Print every item below line for line, with no changes.

(MATERIAL FOR THIS TASK begins)

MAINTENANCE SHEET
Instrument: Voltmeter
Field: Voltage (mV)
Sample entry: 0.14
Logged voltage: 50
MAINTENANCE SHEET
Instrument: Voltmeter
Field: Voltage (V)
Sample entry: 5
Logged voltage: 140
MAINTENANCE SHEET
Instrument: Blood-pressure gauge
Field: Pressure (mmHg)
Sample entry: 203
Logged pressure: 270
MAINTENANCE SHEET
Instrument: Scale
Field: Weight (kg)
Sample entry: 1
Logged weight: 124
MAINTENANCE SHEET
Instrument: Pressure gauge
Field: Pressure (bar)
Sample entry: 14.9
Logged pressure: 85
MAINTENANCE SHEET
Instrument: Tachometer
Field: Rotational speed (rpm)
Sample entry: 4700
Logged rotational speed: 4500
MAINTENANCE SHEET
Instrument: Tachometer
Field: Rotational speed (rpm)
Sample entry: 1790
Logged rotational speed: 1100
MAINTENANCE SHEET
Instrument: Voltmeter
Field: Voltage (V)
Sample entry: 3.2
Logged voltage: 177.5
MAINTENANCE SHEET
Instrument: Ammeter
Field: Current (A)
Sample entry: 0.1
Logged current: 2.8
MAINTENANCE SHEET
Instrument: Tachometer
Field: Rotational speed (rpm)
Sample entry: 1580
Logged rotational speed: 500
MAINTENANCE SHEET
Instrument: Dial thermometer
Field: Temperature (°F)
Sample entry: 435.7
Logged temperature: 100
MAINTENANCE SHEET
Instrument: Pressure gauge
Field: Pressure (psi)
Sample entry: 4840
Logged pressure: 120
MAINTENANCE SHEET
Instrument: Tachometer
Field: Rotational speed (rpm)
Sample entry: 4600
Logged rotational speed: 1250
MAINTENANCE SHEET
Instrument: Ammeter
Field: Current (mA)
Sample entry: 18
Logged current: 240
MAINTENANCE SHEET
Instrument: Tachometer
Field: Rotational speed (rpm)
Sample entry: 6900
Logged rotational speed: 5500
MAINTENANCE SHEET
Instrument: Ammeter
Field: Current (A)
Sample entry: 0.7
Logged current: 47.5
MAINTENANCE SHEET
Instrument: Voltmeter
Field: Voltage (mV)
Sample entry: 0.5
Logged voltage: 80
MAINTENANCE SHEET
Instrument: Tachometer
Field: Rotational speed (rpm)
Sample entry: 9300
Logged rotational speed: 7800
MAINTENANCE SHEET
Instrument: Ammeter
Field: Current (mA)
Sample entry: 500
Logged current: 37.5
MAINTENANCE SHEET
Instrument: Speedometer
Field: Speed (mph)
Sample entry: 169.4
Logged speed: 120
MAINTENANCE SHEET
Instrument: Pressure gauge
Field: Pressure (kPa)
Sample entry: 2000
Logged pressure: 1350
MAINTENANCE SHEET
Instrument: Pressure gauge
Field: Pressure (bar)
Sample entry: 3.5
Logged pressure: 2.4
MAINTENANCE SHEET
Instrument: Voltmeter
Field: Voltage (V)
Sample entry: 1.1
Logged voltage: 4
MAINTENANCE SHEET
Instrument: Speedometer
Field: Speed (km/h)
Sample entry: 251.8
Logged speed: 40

(MATERIAL FOR THIS TASK ends)

▶ [ANSWER FOR THIS EXERCISE]
MAINTENANCE SHEET
Instrument: Voltmeter
Field: Voltage (mV)
Sample entry: 0.14
Logged voltage: 50
MAINTENANCE SHEET
Instrument: Voltmeter
Field: Voltage (V)
Sample entry: 5
Logged voltage: 140
MAINTENANCE SHEET
Instrument: Blood-pressure gauge
Field: Pressure (mmHg)
Sample entry: 203
Logged pressure: 270
MAINTENANCE SHEET
Instrument: Scale
Field: Weight (kg)
Sample entry: 1
Logged weight: 124
MAINTENANCE SHEET
Instrument: Pressure gauge
Field: Pressure (bar)
Sample entry: 14.9
Logged pressure: 85
MAINTENANCE SHEET
Instrument: Tachometer
Field: Rotational speed (rpm)
Sample entry: 4700
Logged rotational speed: 4500
MAINTENANCE SHEET
Instrument: Tachometer
Field: Rotational speed (rpm)
Sample entry: 1790
Logged rotational speed: 1100
MAINTENANCE SHEET
Instrument: Voltmeter
Field: Voltage (V)
Sample entry: 3.2
Logged voltage: 177.5
MAINTENANCE SHEET
Instrument: Ammeter
Field: Current (A)
Sample entry: 0.1
Logged current: 2.8
MAINTENANCE SHEET
Instrument: Tachometer
Field: Rotational speed (rpm)
Sample entry: 1580
Logged rotational speed: 500
MAINTENANCE SHEET
Instrument: Dial thermometer
Field: Temperature (°F)
Sample entry: 435.7
Logged temperature: 100
MAINTENANCE SHEET
Instrument: Pressure gauge
Field: Pressure (psi)
Sample entry: 4840
Logged pressure: 120
MAINTENANCE SHEET
Instrument: Tachometer
Field: Rotational speed (rpm)
Sample entry: 4600
Logged rotational speed: 1250
MAINTENANCE SHEET
Instrument: Ammeter
Field: Current (mA)
Sample entry: 18
Logged current: 240
MAINTENANCE SHEET
Instrument: Tachometer
Field: Rotational speed (rpm)
Sample entry: 6900
Logged rotational speed: 5500
MAINTENANCE SHEET
Instrument: Ammeter
Field: Current (A)
Sample entry: 0.7
Logged current: 47.5
MAINTENANCE SHEET
Instrument: Voltmeter
Field: Voltage (mV)
Sample entry: 0.5
Logged voltage: 80
MAINTENANCE SHEET
Instrument: Tachometer
Field: Rotational speed (rpm)
Sample entry: 9300
Logged rotational speed: 7800
MAINTENANCE SHEET
Instrument: Ammeter
Field: Current (mA)
Sample entry: 500
Logged current: 37.5
MAINTENANCE SHEET
Instrument: Speedometer
Field: Speed (mph)
Sample entry: 169.4
Logged speed: 120
MAINTENANCE SHEET
Instrument: Pressure gauge
Field: Pressure (kPa)
Sample entry: 2000
Logged pressure: 1350
MAINTENANCE SHEET
Instrument: Pressure gauge
Field: Pressure (bar)
Sample entry: 3.5
Logged pressure: 2.4
MAINTENANCE SHEET
Instrument: Voltmeter
Field: Voltage (V)
Sample entry: 1.1
Logged voltage: 4
MAINTENANCE SHEET
Instrument: Speedometer
Field: Speed (km/h)
Sample entry: 251.8
Logged speed: 40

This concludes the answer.